Am I being targeted by forces I cannot control? Am I being punished by God for something I did? Well-meaning comforters may offer their own replies: “God is teaching you something,” or “Be grateful for what you are facing since this is God’s method of purifying you in the refiner’s fire.” Such empathy is more bruising than helpful. It also reincarnates the heresy that Jesus combated in His ministry:
“As [Jesus] walked along, he saw a man blind from birth. His disciples asked him, ‘Rabbi, who sinned, this man or his parents, that he was born blind?’ Jesus answered, ‘Neither this man nor his parents sinned; he was born blind so that God’s works might be revealed in him’” (John 9:1-3).* Jesus is clear: No one here is being “taught a lesson.”
At a young father’s funeral a prominent pastor suggested to his widow that she “needed to learn what God was trying to teach her” through this tragedy. Weeks later, when she and I sat down to chat, this well- educated teacher fumed, “Am I so dumb that God has to kill my husband to teach me something?”
Our desire to think that God is behind all that happens has a clear lineage: We need to believe that God is “in control,” that nothing can transpire that God does not will, whether by deliberately causing or allowing our misfortune to strike us. We assume that what we do causes what happens to us. If we are “good,” our crops will grow and our families will be protected. If we are “bad,” all bets are off, as we say. This approach offers some believers a measure of comfort. If by our faithfulness or lack of it we can please or displease God, we have a degree of control over what happens to us, some reason. God’s protection is reserved for those who deserve it. More pagan than Chris-tian, this view is nonetheless appealing. The thought that events can occur that God does not control or that flawed human behavior may cause tragedy is very troubling to many.
Fueling such attitudes, in my view, are some misinterpretations of selected biblical promises of protection. For example: “God is our refuge and strength, a very present help in trouble. Therefore we will not fear, . . . though the mountains shake in the heart of the sea; though its waters roar and foam, though the mountains tremble with its tumult” (Ps. 46:1-3); and “A thousand may fall at your side, ten thousand at your right hand, but it will not come near you” (Ps. 91:7).

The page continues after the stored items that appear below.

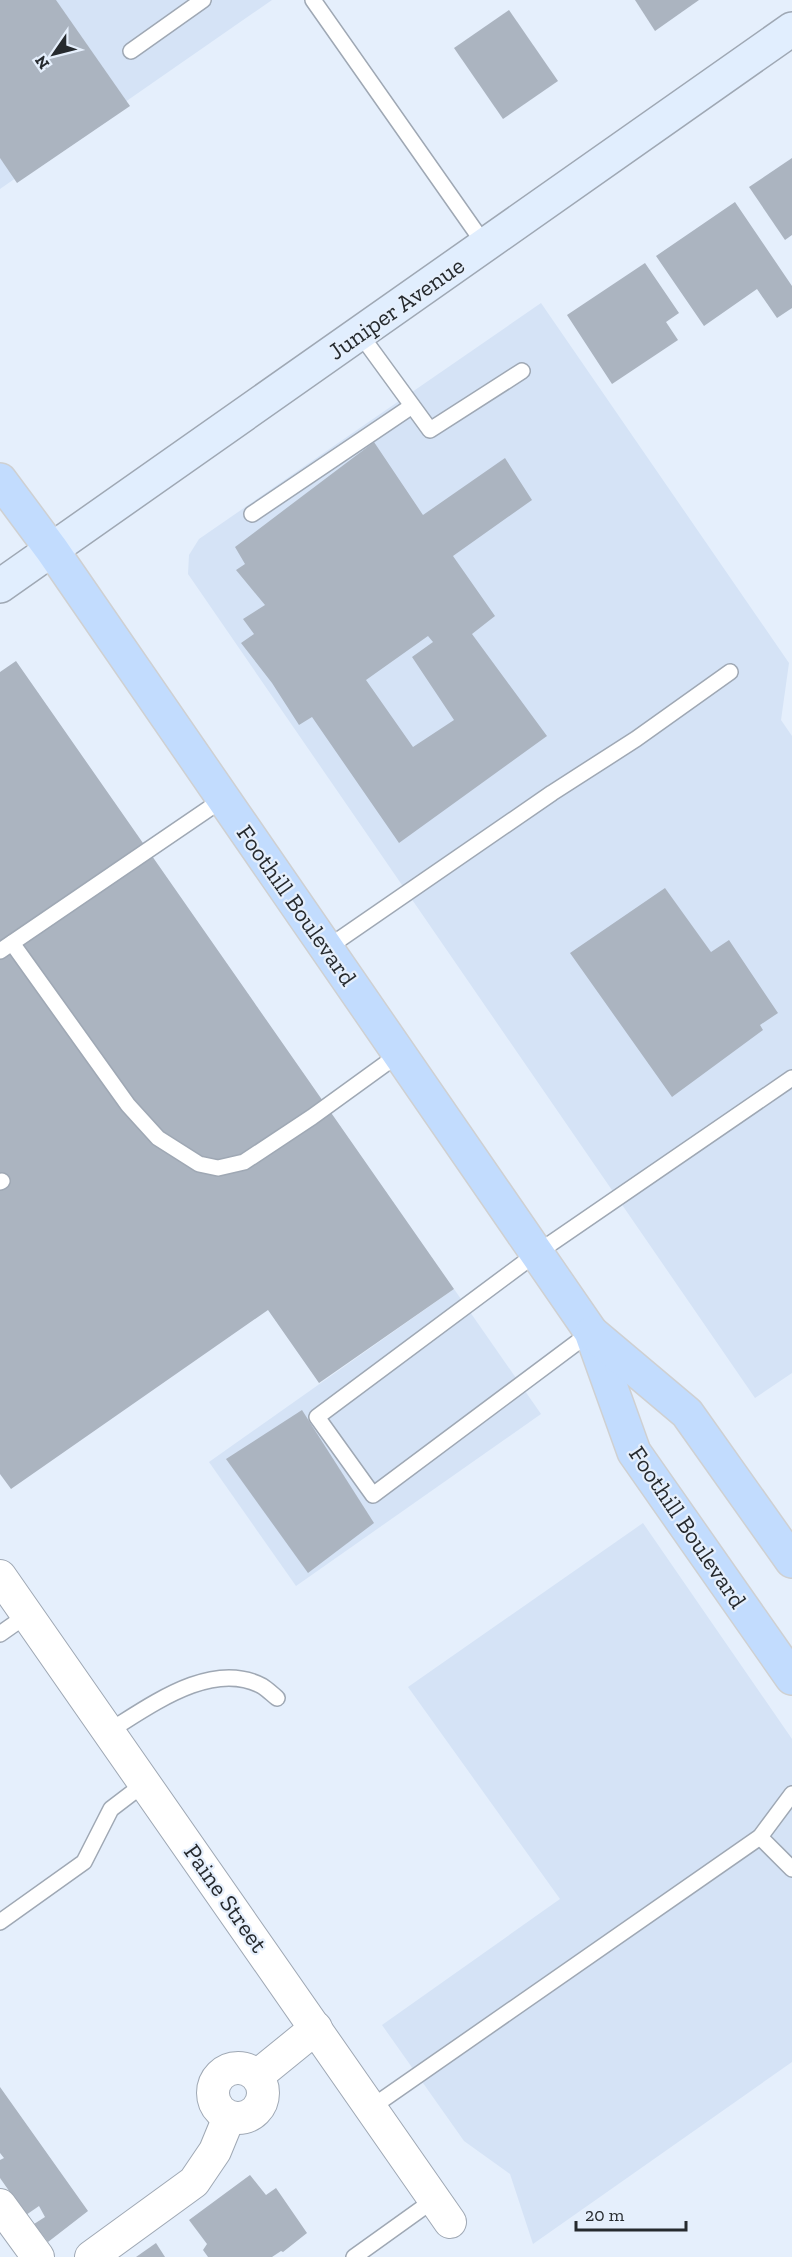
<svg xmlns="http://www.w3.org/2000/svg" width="792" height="2257" font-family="'Zilla Slab',serif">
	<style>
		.built { fill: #d5e3f6 }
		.building { fill: #abb4c0; fill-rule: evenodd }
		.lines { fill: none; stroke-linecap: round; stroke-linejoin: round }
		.lane-casing { stroke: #9fa8b4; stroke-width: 18 }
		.street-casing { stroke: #9fa8b4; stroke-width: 34 }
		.secondary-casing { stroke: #9fa8b4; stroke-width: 36 }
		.primary-casing { stroke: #cfd0d1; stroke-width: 36 }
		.lane { stroke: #fff; stroke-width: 15 }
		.street { stroke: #fff; stroke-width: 32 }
		.secondary { stroke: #e1eefe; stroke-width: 33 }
		.primary { stroke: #c2dcfe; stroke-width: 33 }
		.labels { text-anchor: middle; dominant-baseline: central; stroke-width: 4.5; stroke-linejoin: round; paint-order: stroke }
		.street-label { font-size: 24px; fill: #262a2e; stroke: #e5effc }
	</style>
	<rect width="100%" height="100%" fill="#e5effc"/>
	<g class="built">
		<polygon points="0,0 272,0 0,189"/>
		<polygon points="541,303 789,663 781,720 792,736 792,1373 755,1398 188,574 189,555 199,539"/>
		<polygon points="454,1289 541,1414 296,1586 209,1462"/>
		<polygon points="643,1523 792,1739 792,2062 533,2244 510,2174 464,2141 382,2025 560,1899 408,1687"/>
	</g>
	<g class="building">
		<polygon points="0,0 56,0 130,106 17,183 0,158"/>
		<polygon points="635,0 699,0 655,31"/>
		<polygon points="509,10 558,81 503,119 454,48"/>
		<polygon points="792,158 792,235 785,240 749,187"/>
		<polygon points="735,202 792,286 792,308 777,318 757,289 704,326 656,256"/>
		<polygon points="645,263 679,313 666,322 678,340 612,384 567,315"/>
		<path d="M374,442L423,515L505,458L532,500L453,556L495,616L472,634L547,736L399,843L312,717L299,725L272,683L241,643L254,634L243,619L265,605L236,570L245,564L235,547ZM428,636L433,642L412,657L454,720L413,747L366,680Z"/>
		<polygon points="16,661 454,1289 319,1383 268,1310 11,1489 0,1474 0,672"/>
		<polygon points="665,888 711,952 729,940 778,1013 760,1025 763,1030 672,1097 570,953"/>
		<polygon points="302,1410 374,1523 308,1573 226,1459"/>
		<polygon points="0,2087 88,2211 48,2242 34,2224 45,2217 39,2206 26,2215 0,2178 0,2160 4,2158 0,2153"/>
		<polygon points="250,2175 266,2195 276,2188 307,2233 283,2252 281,2251 272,2257 208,2257 203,2250 207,2244 189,2220"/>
		<polygon points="156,2243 165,2257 136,2257"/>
	</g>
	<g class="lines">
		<g class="lane-casing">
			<g id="lane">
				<polyline points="313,0 485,245"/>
				<polyline points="131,51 203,0"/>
				<polyline points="360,334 430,430 522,371"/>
				<polyline points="252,514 412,406"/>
				<polyline points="12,943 128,1105 158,1138 199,1164 218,1168 244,1162 312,1117 399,1054"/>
				<polyline points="327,948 552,793 636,739 730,672"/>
				<polyline points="0,951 223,799"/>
				<polyline points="0,1182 2,1181"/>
				<polyline points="591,1332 373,1495 317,1417 537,1253 792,1078"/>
				<polyline points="0,1634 27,1615"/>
				<path d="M109,1731C150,1706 212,1659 262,1686C267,1689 272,1694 277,1698"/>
				<polyline points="760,1837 792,1869"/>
				<polyline points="0,1922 84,1862 111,1809 145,1783"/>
				<polyline points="372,2107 760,1837 792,1794"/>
				<polyline points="354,2257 435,2199"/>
			</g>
		</g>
		<g class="street-casing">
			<g id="street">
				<polyline points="0,1576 450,2222"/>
				<circle cx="238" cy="2093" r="25"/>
				<polyline points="257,2076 316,2028"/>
				<polyline points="0,2205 38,2257"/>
				<polyline points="91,2257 194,2182 215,2151 229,2117"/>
			</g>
		</g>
		<g class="secondary-casing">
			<polyline id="secondary" points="0,586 792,29"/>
		</g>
		<g class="primary-casing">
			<g id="primary">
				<polyline points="0,480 52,550 591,1332 634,1452 792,1678"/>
				<polyline points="592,1333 687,1413 792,1561"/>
			</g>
		</g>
		<use href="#lane" class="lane"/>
		<use href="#street" class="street"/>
		<use href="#secondary" class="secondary"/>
		<use href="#primary" class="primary"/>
	</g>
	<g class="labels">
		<g class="street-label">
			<text transform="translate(396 308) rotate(-35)">Juniper Avenue</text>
			<text transform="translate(297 905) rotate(55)">Foothill Boulevard</text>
			<text transform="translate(688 1527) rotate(56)">Foothill Boulevard</text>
			<text transform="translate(226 1898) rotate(55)">Paine Street</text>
		</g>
	</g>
	<g transform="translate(54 54) rotate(235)" stroke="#e5effc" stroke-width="4.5" paint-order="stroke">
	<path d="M0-4.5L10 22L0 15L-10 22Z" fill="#262a2e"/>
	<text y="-9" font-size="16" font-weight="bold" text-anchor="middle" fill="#262a2e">N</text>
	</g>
	<path d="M576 2221v9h110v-9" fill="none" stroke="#262a2e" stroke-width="3"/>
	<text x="585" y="2221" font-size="18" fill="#262a2e" stroke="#e5effc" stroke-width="4.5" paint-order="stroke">20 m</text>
</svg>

“It will not come near you” is thought to be a quasi-guarantee that believers will be spared the crumbling buildings from Haiti’s earthquake or the winds and floods of Katrina. If we think such promises apply in every case, what can we say to the mother who moans, “I prayed every day for the safety of my child, yet she was killed by a drunk driver.” Such tragedies can tempt us to question God’s providence and the power of prayer.